Черный кот в мешке, или Откройте принцу дверь!
Шрифт:
— Ты мою племянницу не тронь! — вызверилась на нее тетка. — Ты, может, мизинца ее не стоишь!
— Да ладно вам, тетя! — отмахнулась хозяйка квартиры. — Мне до твоей племянницы никакого дела нет. Так что проваливайте, тетя, по месту прописки! Нам с мамой обедать пора!
— Вот именно! — поддержала дочь особа в бигуди. — У нас суп перекипает и каша пригорела!

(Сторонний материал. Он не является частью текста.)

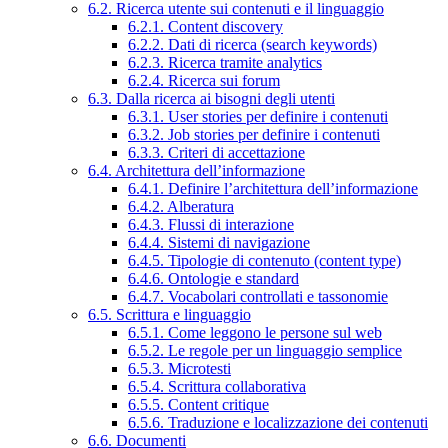
6.2. Ricerca utente sui contenuti e il linguaggio
6.2.1. Content discovery
6.2.2. Dati di ricerca (search keywords)
6.2.3. Ricerca tramite analytics
6.2.4. Ricerca sui forum
6.3. Dalla ricerca ai bisogni degli utenti
6.3.1. User stories per definire i contenuti
6.3.2. Job stories per definire i contenuti
6.3.3. Criteri di accettazione
6.4. Architettura dell’informazione
6.4.1. Definire l’architettura dell’informazione
6.4.2. Alberatura
6.4.3. Flussi di interazione
6.4.4. Sistemi di navigazione
6.4.5. Tipologie di contenuto (content type)
6.4.6. Ontologie e standard
6.4.7. Vocabolari controllati e tassonomie
6.5. Scrittura e linguaggio
6.5.1. Come leggono le persone sul web
6.5.2. Le regole per un linguaggio semplice
6.5.3. Microtesti
6.5.4. Scrittura collaborativa
6.5.5. Content critique
6.5.6. Traduzione e localizzazione dei contenuti
6.6. Documenti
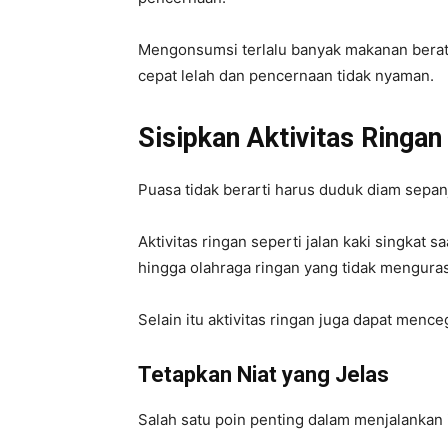
Mengonsumsi terlalu banyak makanan berat
cepat lelah dan pencernaan tidak nyaman.
Sisipkan Aktivitas Ringan
Puasa tidak berarti harus duduk diam sepan
Aktivitas ringan seperti jalan kaki singkat sa
hingga olahraga ringan yang tidak mengura
Selain itu aktivitas ringan juga dapat menc
Tetapkan Niat yang Jelas
Salah satu poin penting dalam menjalankan 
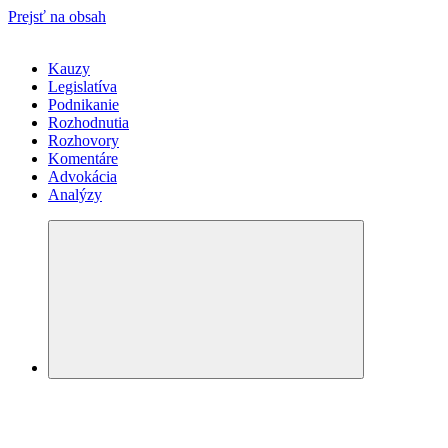
Prejsť na obsah
Kauzy
Legislatíva
Podnikanie
Rozhodnutia
Rozhovory
Komentáre
Advokácia
Analýzy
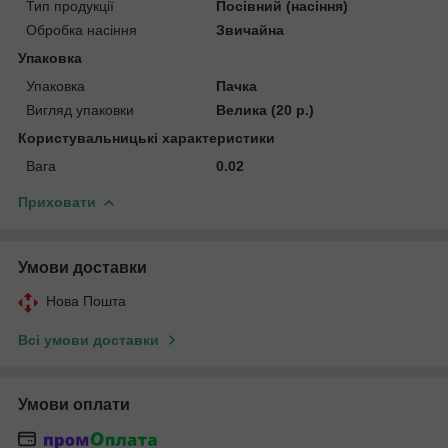
Тип продукції
Посівний (насіння)
Обробка насіння
Звичайна
Упаковка
Упаковка
Пачка
Вигляд упаковки
Велика (20 р.)
Користувальницькі характеристики
Вага
0.02
Приховати
Умови доставки
Нова Пошта
Всі умови доставки
Умови оплати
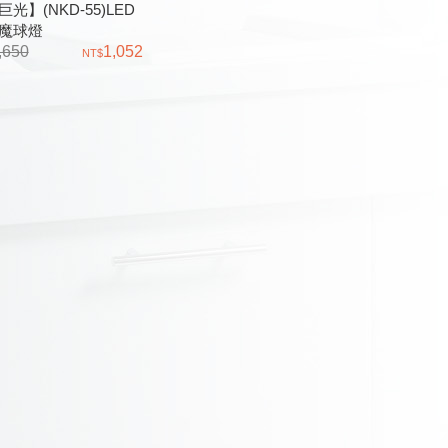
光】(NKD-55)LED
魔球燈
,650
1,052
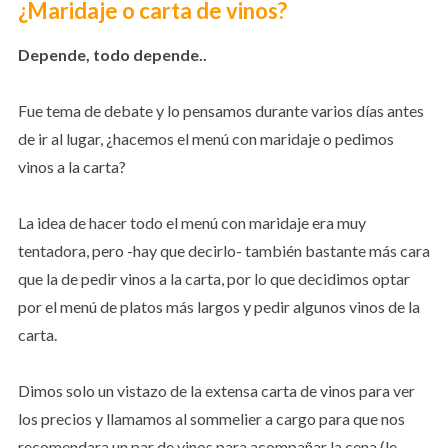
¿Maridaje o carta de vinos?
Depende, todo depende..
Fue tema de debate y lo pensamos durante varios días antes
de ir al lugar, ¿hacemos el menú con maridaje o pedimos
vinos a la carta?
La idea de hacer todo el menú con maridaje era muy
tentadora, pero -hay que decirlo- también bastante más cara
que la de pedir vinos a la carta, por lo que decidimos optar
por el menú de platos más largos y pedir algunos vinos de la
carta.
Dimos solo un vistazo de la extensa carta de vinos para ver
los precios y llamamos al sommelier a cargo para que nos
recomendara un par de vinos para acompañar la cena (le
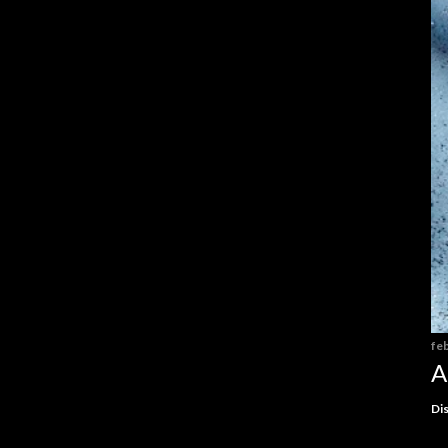
feb
A
Dis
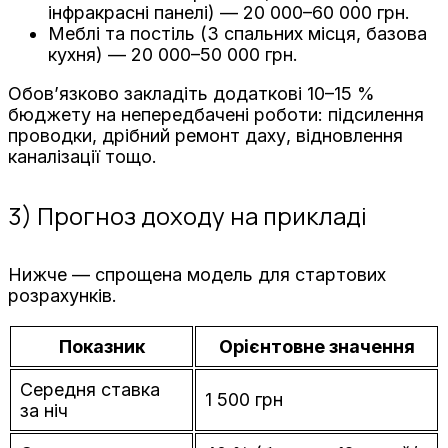
інфракрасні панелі) — 20 000–60 000 грн.
Меблі та постіль (3 спальних місця, базова
кухня) — 20 000–50 000 грн.
Обов’язково закладіть додаткові 10–15 %
бюджету на непередбачені роботи: підсилення
проводки, дрібний ремонт даху, відновлення
каналізації тощо.
3) Прогноз доходу на прикладі
Нижче — спрощена модель для стартових
розрахунків.
Показник
Орієнтовне значення
Середня ставка
1 500 грн
за ніч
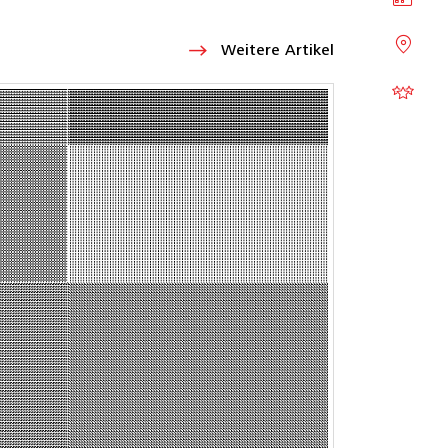
Weitere Artikel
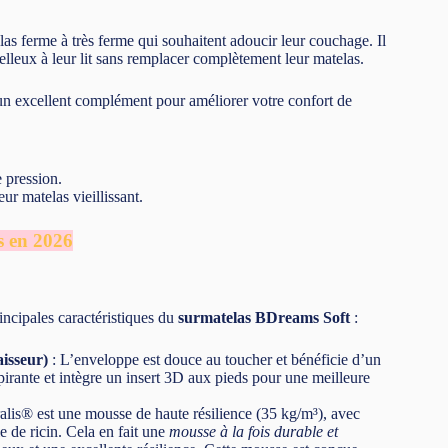
as ferme à très ferme qui souhaitent adoucir leur couchage. Il
lleux à leur lit sans remplacer complètement leur matelas.
t un excellent complément pour améliorer votre confort de
 pression.
r matelas vieillissant.
s en 2026
rincipales caractéristiques du
surmatelas BDreams Soft
:
isseur)
: L’enveloppe est douce au toucher et bénéficie d’un
spirante et intègre un insert 3D aux pieds pour une meilleure
lis® est une mousse de haute résilience (35 kg/m³), avec
e de ricin. Cela en fait une
mousse à la fois durable et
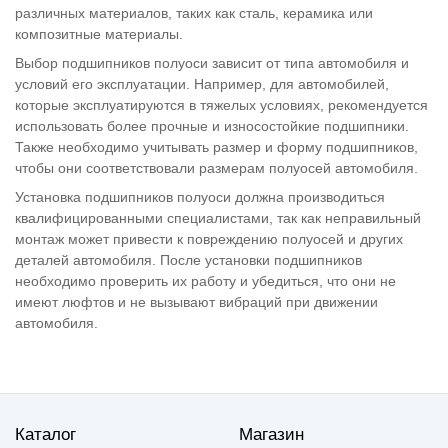
различных материалов, таких как сталь, керамика или
композитные материалы.
Выбор подшипников полуоси зависит от типа автомобиля и
условий его эксплуатации. Например, для автомобилей,
которые эксплуатируются в тяжелых условиях, рекомендуется
использовать более прочные и износостойкие подшипники.
Также необходимо учитывать размер и форму подшипников,
чтобы они соответствовали размерам полуосей автомобиля.
Установка подшипников полуоси должна производиться
квалифицированными специалистами, так как неправильный
монтаж может привести к повреждению полуосей и других
деталей автомобиля. После установки подшипников
необходимо проверить их работу и убедиться, что они не
имеют люфтов и не вызывают вибраций при движении
автомобиля.
Каталог
Магазин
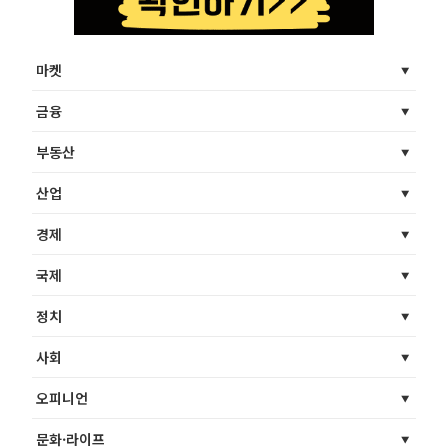
마켓
금융
부동산
산업
경제
국제
정치
사회
오피니언
문화·라이프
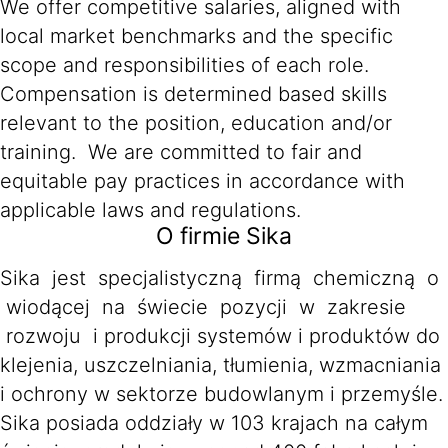
We offer competitive salaries, aligned with
local market benchmarks and the specific
scope and responsibilities of each role.
Compensation is determined based skills
relevant to the position, education and/or
training. We are committed to fair and
equitable pay practices in accordance with
applicable laws and regulations.
O firmie Sika
Sika jest specjalistyczną firmą chemiczną o
wiodącej na świecie pozycji w zakresie
rozwoju i produkcji systemów i produktów do
klejenia, uszczelniania, tłumienia, wzmacniania
i ochrony w sektorze budowlanym i przemyśle.
Sika posiada oddziały w 103 krajach na całym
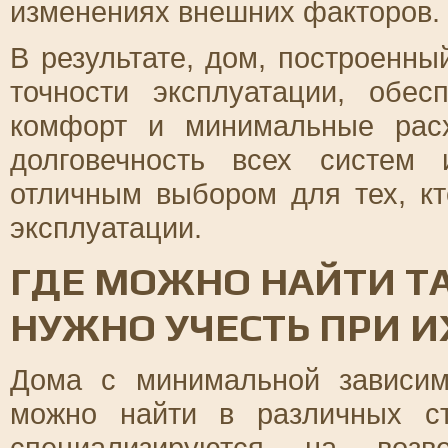
изменениях внешних факторов.
В результате, дом, построенн
точности эксплуатации, обе
комфорт и минимальные рас
долговечность всех систем 
отличным выбором для тех, кт
эксплуатации.
ГДЕ МОЖНО НАЙТИ ТА
НУЖНО УЧЕСТЬ ПРИ И
Дома с минимальной зависим
можно найти в различных ст
специализируются на воз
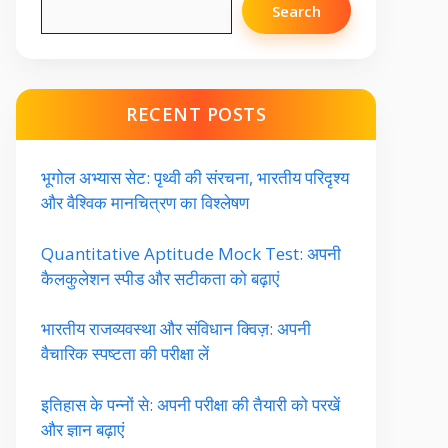
Search
RECENT POSTS
भूगोल अभ्यास सेट: पृथ्वी की संरचना, भारतीय परिदृश्य
और वैश्विक मानचित्रण का विश्लेषण
Quantitative Aptitude Mock Test: अपनी
कैलकुलेशन स्पीड और सटीकता को बढ़ाएं
भारतीय राजव्यवस्था और संविधान क्विज़: अपनी
वैचारिक स्पष्टता की परीक्षा लें
इतिहास के पन्नों से: अपनी परीक्षा की तैयारी को परखें
और ज्ञान बढ़ाएं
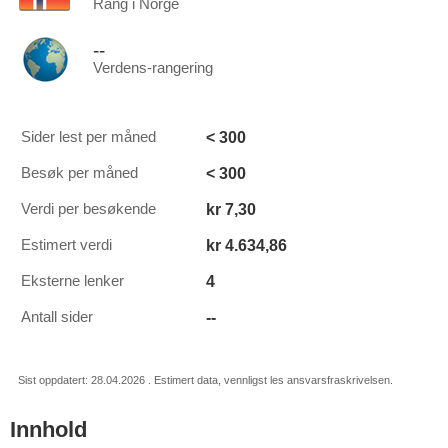
Rang i Norge
--
Verdens-rangering
< 300
Sider lest per måned
< 300
Besøk per måned
kr 7,30
Verdi per besøkende
kr 4.634,86
Estimert verdi
4
Eksterne lenker
--
Antall sider
Sist oppdatert: 28.04.2026 . Estimert data, vennligst les ansvarsfraskrivelsen.
Innhold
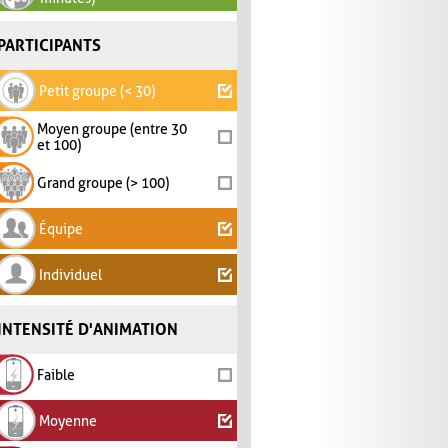
PARTICIPANTS
Petit groupe (< 30)
Moyen groupe (entre 30
et 100)
Grand groupe (> 100)
Équipe
Individuel
INTENSITÉ D'ANIMATION
Faible
Moyenne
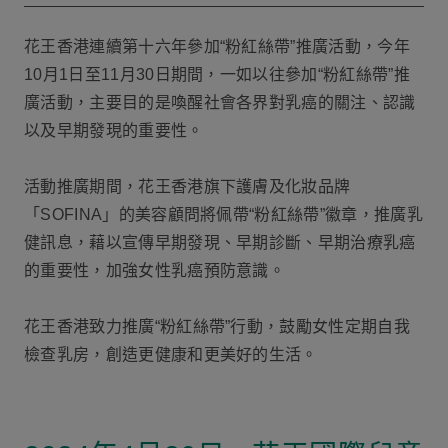
花王香港連續第十六年參加“粉紅絲帶”推廣活動，今年
10月1日至11月30日期間，一如以往參加“粉紅絲帶”推
廣活動，主要目的是喚醒社會各界對乳癌的關注、認識
以及早期發現的重要性。
活動推廣期間，花王香港旗下護膚及化妝品牌
「SOFINA」的美容顧問將佩帶“粉紅絲帶”徽章，推廣乳
健訊息，藉以宣傳早期發現、早期診斷、早期治療乳癌
的重要性，加強女性乳癌預防意識。
花王香港致力推廣“粉紅絲帶”行動，鼓勵女性定期自我
檢查乳房，創造更健康和更美好的生活。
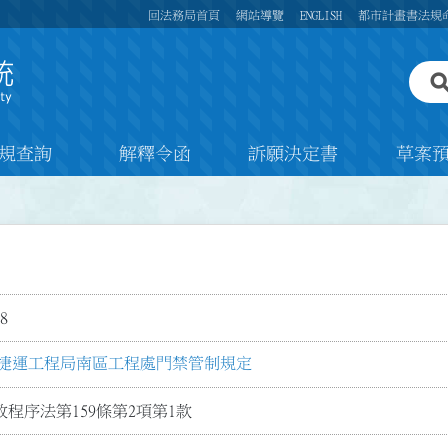
回法務局首頁
網站導覽
ENGLISH
都市計畫書法規
規查詢
解釋令函
訴願決定書
草案
8
捷運工程局南區工程處門禁管制規定
程序法第159條第2項第1款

— Сейчас я уйду, — заверила их посетительница. — Только скажите, где может быть Иван
— Слушайте, тетя, вы что — по-русски не понимаете? Вам по-японски объяснить надо? Не знаю! Не зна-ю! Ясно? Честное слово, знала бы, так сказала — только чтобы от вас отвязаться! Да я бы для одного того сказала бы, чтобы ему жизнь подпортить: вы с вашим характером ему всю печень прогрызете!
— А где он работал?
— Работал! — Молодая женщина зло рассмеялась. — Да он ни на одной работе не мог больше месяца удержаться! Он же себя самым умным считал, а какой начальник такое потерпит?
— Может, родственники у него есть?
— Какие родственники?! Если и были, я про них слыхом не слыхала! Откуда у такого козла родственники?
— Обожди, Ниночка, — подала вдруг голос особа в розовом халате. — А помнишь, письмо ему пришло из Питера?
— Письмо? — Глаза молодой женщины забегали. — Не знаю ни про какое письмо…
— Как же, Нинуля, было письмо! — настаивала мать.
— Ну, допустим, было… — призналась Нина. — Оказывается, брат у него в Питере…
— В Питере… — как эхо протянула гостья. — А у вас это письмо случайно не сохранилось?
— Все, тетя, ты меня уже достала! — взорвалась хозяйка. — Проваливай срочно с моей жилплощади! И чтобы я ни про тебя, ни про твою дуру беременную больше не слышала!
— Ухожу, ухожу! — внезапно согласилась пожилая женщина и действительно покинула негостеприимную квартиру.
Выскользнув из дома, она прошла квартал и пристроилась на свободной скамейке в сквере. Достав из своей сумки сложенный вдвое, измятый и потертый на сгибах листок, она разгладила его и просмотрела список. Против имени «Иван Ланский» она поставила большой жирный вопрос. В списке оставалось еще одно имя. Так или иначе, путь теперь лежал в Петербург…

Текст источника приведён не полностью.